Tasks to perform:
1. Using the audit report, answer each question below on its own line, labeled (a), (b), and (c).
(a) As at what date is the consolidated statement of financial position?
(b) Which Act, along with Australian Accounting Standards, must the financial report be prepared in accordance with?
(c) In accordance with which standards was the audit conducted?
2. Reproduce the stretch of the audit report from "Directors’ Responsibility for" through "Financial Reporting Standards." word for word.
3. List every consolidated statement that the audit report names as part of the audited financial report.
***** Page excerpt
To the members of Ambertech Limited

Report on the Financial Report

We have audited the accompanying financial report of Ambertech Limited, which comprises the consolidated statement of financial position as at 30 June 2012, the consolidated statement of comprehensive income, the consolidated statement of changes in equity and the consolidated statement of cash flows for the year then ended, notes comprising a summary of significant accounting policies and other explanatory information, and the directors’ declaration of the consolidated entity comprising the company and the entities it controlled at the year’s end or from time to time during the financial year.

Directors’ Responsibility for the Financial Report

The directors of the company are responsible for the preparation of the financial report that gives a true and fair view in accordance with Australian Accounting Standards and the Corporations Act 2001 and for such internal control as the directors determine is necessary to enable the preparation of the financial report that gives a true and fair view and is free from material misstatement, whether due to fraud or error. In Note 1, the directors also state, in accordance with Accounting Standard AASB 101 - Presentation of Financial Statements , that the financial statements comply with International Financial Reporting Standards.

Auditor’s Responsibility

Our responsibility is to express an opinion on the financial report based on our audit. We conducted our audit in accordance with Australian Auditing Standards. Those standards require that we comply with relevant ethical requirements relating to audit engagements and plan and perform the audit to obtain reasonable assurance about whether the financial report is free from material misstatement.
**********
***** Material shown
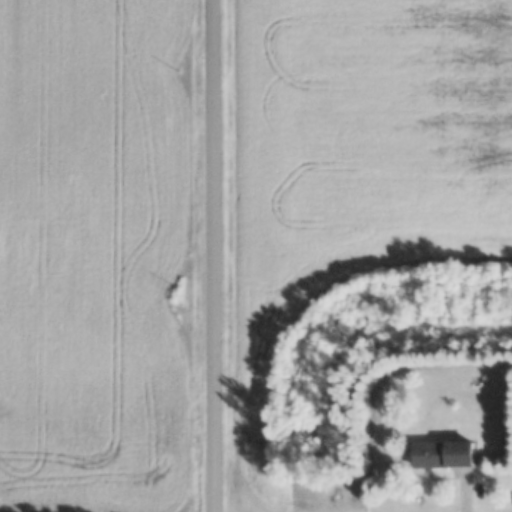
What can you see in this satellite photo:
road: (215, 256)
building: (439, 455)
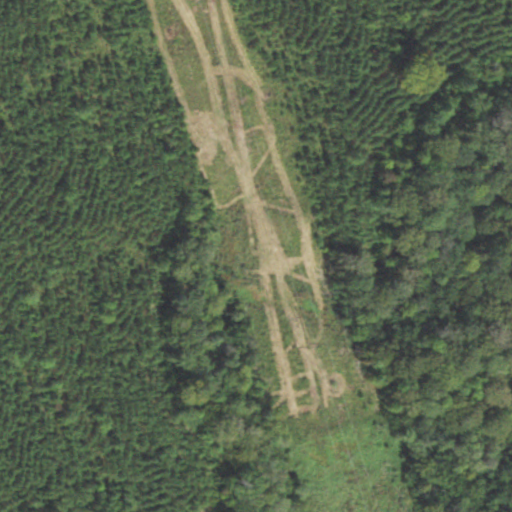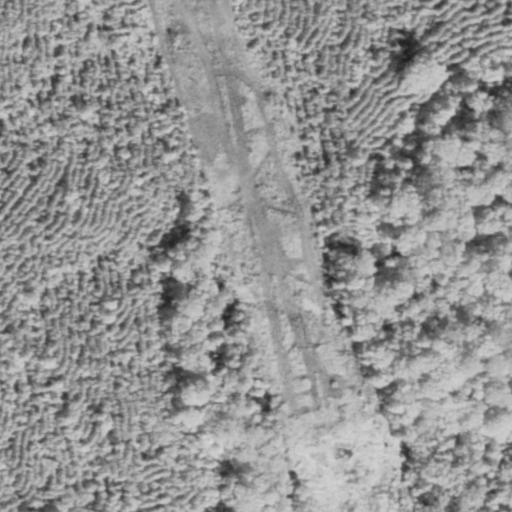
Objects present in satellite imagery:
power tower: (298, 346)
**********
***** Material shown
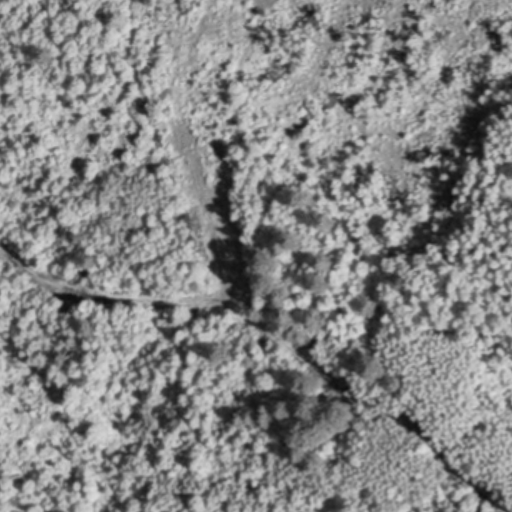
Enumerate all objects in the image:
**********
***** Material shown
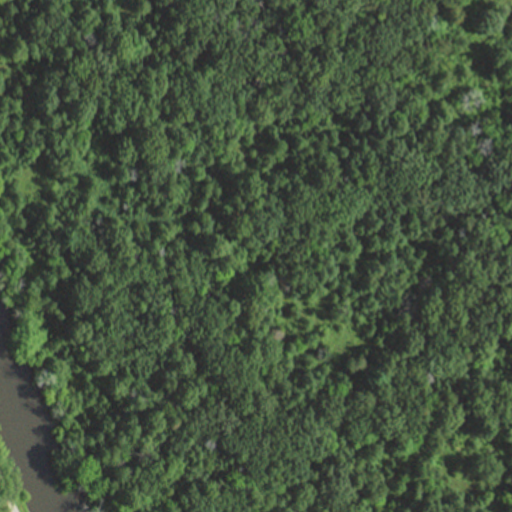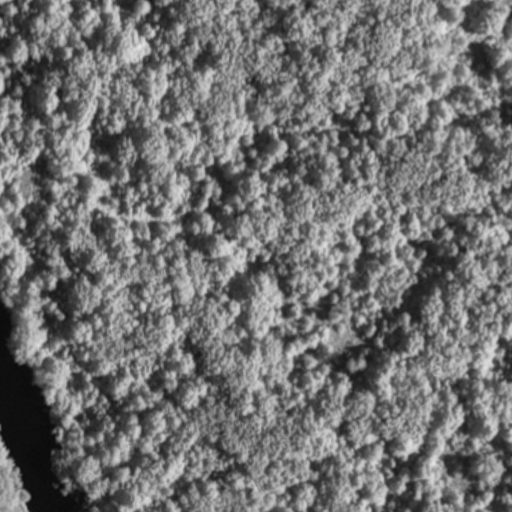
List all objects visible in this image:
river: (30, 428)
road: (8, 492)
**********
Solutions below:
1.
(a) 30 June 2012
(b) The Corporations Act 2001
(c) Australian Auditing Standards

2.
Directors’ Responsibility for the Financial Report

The directors of the company are responsible for the preparation of the financial report that gives a true and fair view in accordance with Australian Accounting Standards and the Corporations Act 2001 and for such internal control as the directors determine is necessary to enable the preparation of the financial report that gives a true and fair view and is free from material misstatement, whether due to fraud or error. In Note 1, the directors also state, in accordance with Accounting Standard AASB 101 - Presentation of Financial Statements , that the financial statements comply with International Financial Reporting Standards.

3.
- Consolidated statement of financial position
- Consolidated statement of comprehensive income
- Consolidated statement of changes in equity
- Consolidated statement of cash flows